KOMODİNE İLK EL KOYDUĞUN AN
Liz'in çıktığı çocuklardan biri ondan evine yerleşmesini istemişti. Saçma. "Bana bir komodin dahi ayırmadı" diye söylenip duruyordu. "Boş bir kutu verdi o kadar." Erkekler hayatlarına bir kadını dâhil etmek istediklerinde, garip bir düşünce şekline bürünür. Onlar için boş bir komodin vermek bağlılığı ve sadakati kanıtlamanın en mükemmel yoludur. Çünkü iki farklı kadın için iki ayrı komodin bulundurmak en çapkın için bile oldukça güç bir girişimdir.

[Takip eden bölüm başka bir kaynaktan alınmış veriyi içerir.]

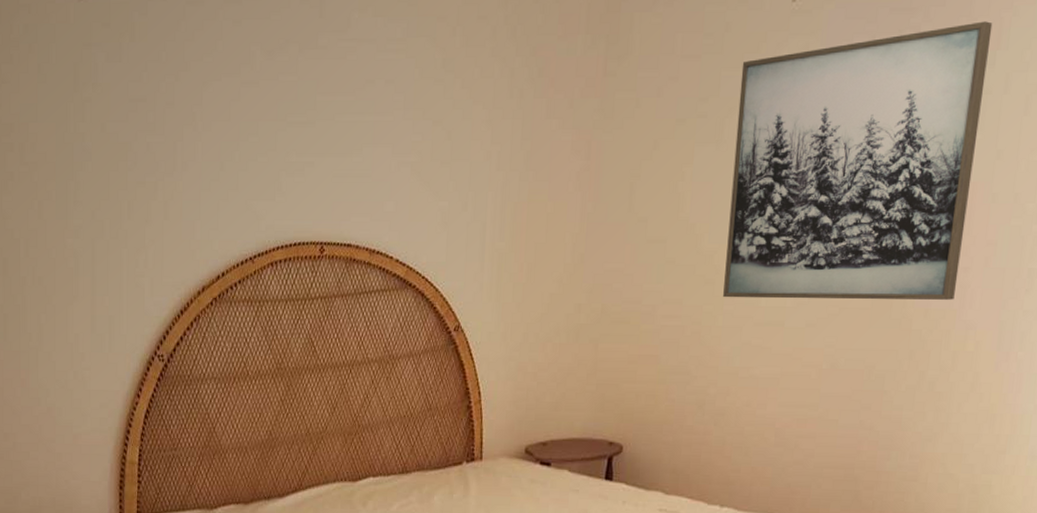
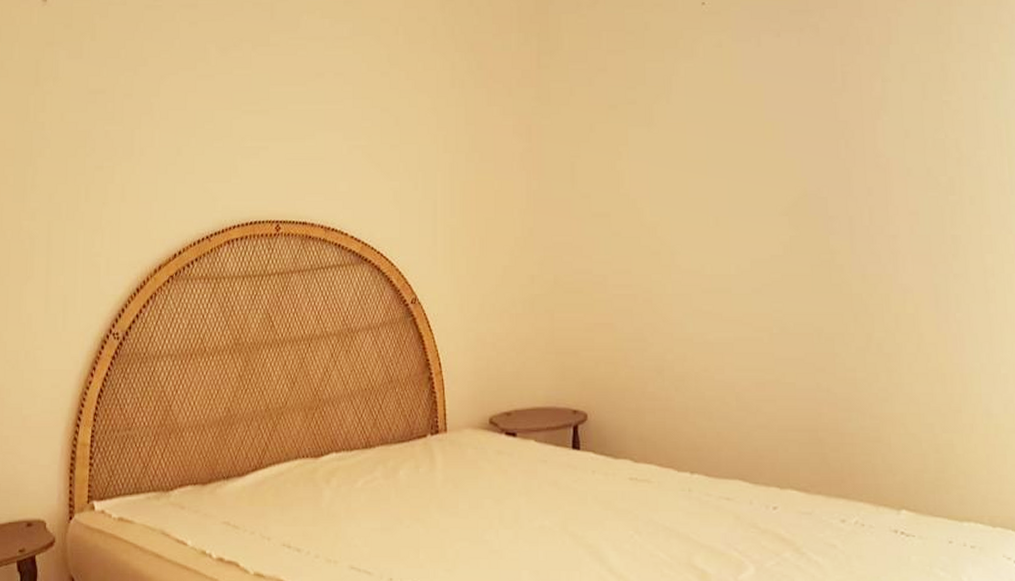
wall art: present [723,21,993,300] -> none [663,21,888,267]

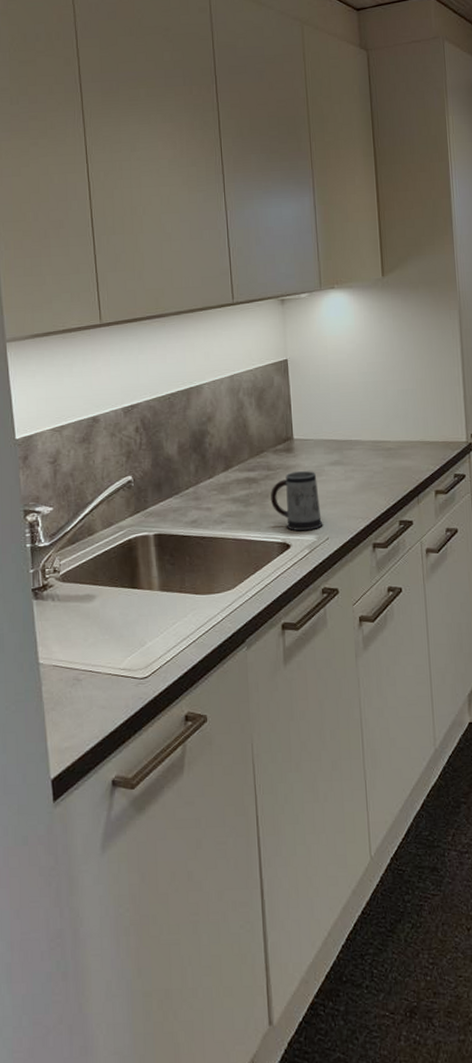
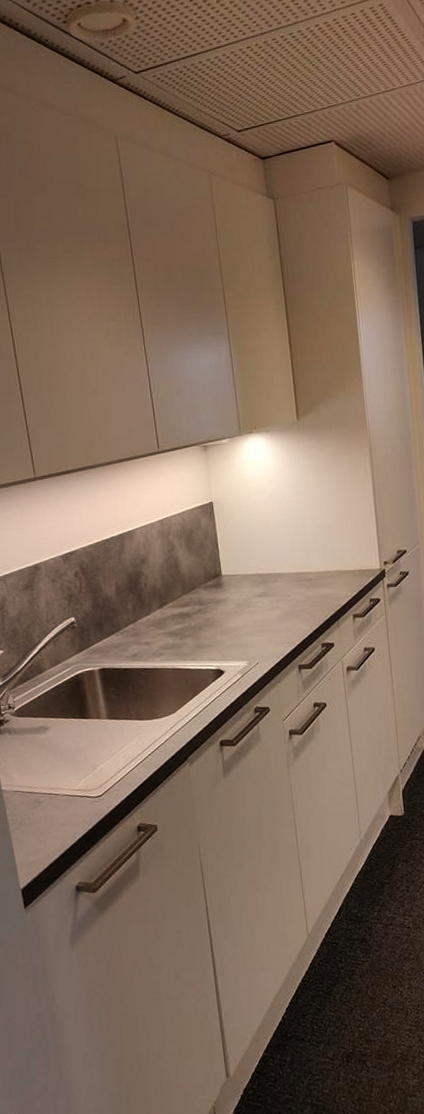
mug: present [271,471,323,531] -> none [203,603,253,658]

Bir erkek komodinini senin için boşalttıysa, sana boş bir alan yaratmaktan daha fazlasını yapıyordur. Seni yaşadığı yere dâhil etmek istediğinde, aslında söylemek istediği şey, ikinize ait hayatları tek bir hayata dönüştürmek istediğidir.
EVLİLİK YEMİNİ!
Hayatımızın en önemli gününde gelin adayım ve ben bir sürü sıkıntıyı paylaşıyorduk: Çiçekler vaktinde gelecek mi? Sağdıç yüzükleri hatırlayacak mı? Fred Amca pastayı getirecek mi? Fakat benim kendime has korkularım vardı. Birazdan söyleyeceğim o tek kelime dilimi damağımı kurutuyordu adeta. Boğuk sesim isteksiz damat sıfatımı üzerime yapıştırmak üzereydi ve bu kaçak gelin hikâyesinden daha beterdi. Vakit geldiğinde, hislerim korkudan çok istekli olmaya dönüşmüştü. Yanımda duran bu güzeller güzeli, buğulu gözlerle bana bakan kadını karım olarak kabul eder miydim? "Evet!" dedim yüksek, gür ve kuşkusuz bir ses tonuyla. Ve onun aynı basit ama anlamlı yemini etmesi bir melodiden farksızdı.
İLK BABALIK DUYGUSU
"Erkek mi istersin yoksa kız mı?" Karım hamile olduğunu yeni öğrenmişti. Heyecandan titriyordum ve cinsiyetin hiç önemli olmadığını söyledim. "Ben biliyorum, o bir erkek" dedi. "Mükemmel" dedim, "erkek!" Ultrason aksini söylediğinde ise hayal kırıklığına uğradığımı düşündü. "Ne kadar oğlun olmasını istediğini biliyorum" dedi. Her ne kadar bebek odasını oyuncak kamyonlarla süslemiş olsam da benim için sorun değildi. Fakat The Godfather filminde Luca Brassi'nin "İlk çocuğun erkek olmalı" repliği maço tarafım için bir tür başarısızlık anlamına geliyordu.
İlk bebeğinin doğuşunu gören bir babanın hissettiklerinin ne denli haz verdiğini anlatmam imkânsız. Eşim kızımı doğurduktan sonra, doktor avazı çıktığı kadar bağıran küçük hanımı kucağıma verdi ve ben de onu annesinin kollarına yatırdım. Birbirimize bakıyor ve ikimiz de ağlıyorduk, her ikimiz de bir mucizenin parçası olduğumuza inanıyorduk. Kızımı kucağıma tekrar aldığım zaman, kullanılması gereken en son kelimenin hayal kırıklığı olduğu apaçık ortadaydı.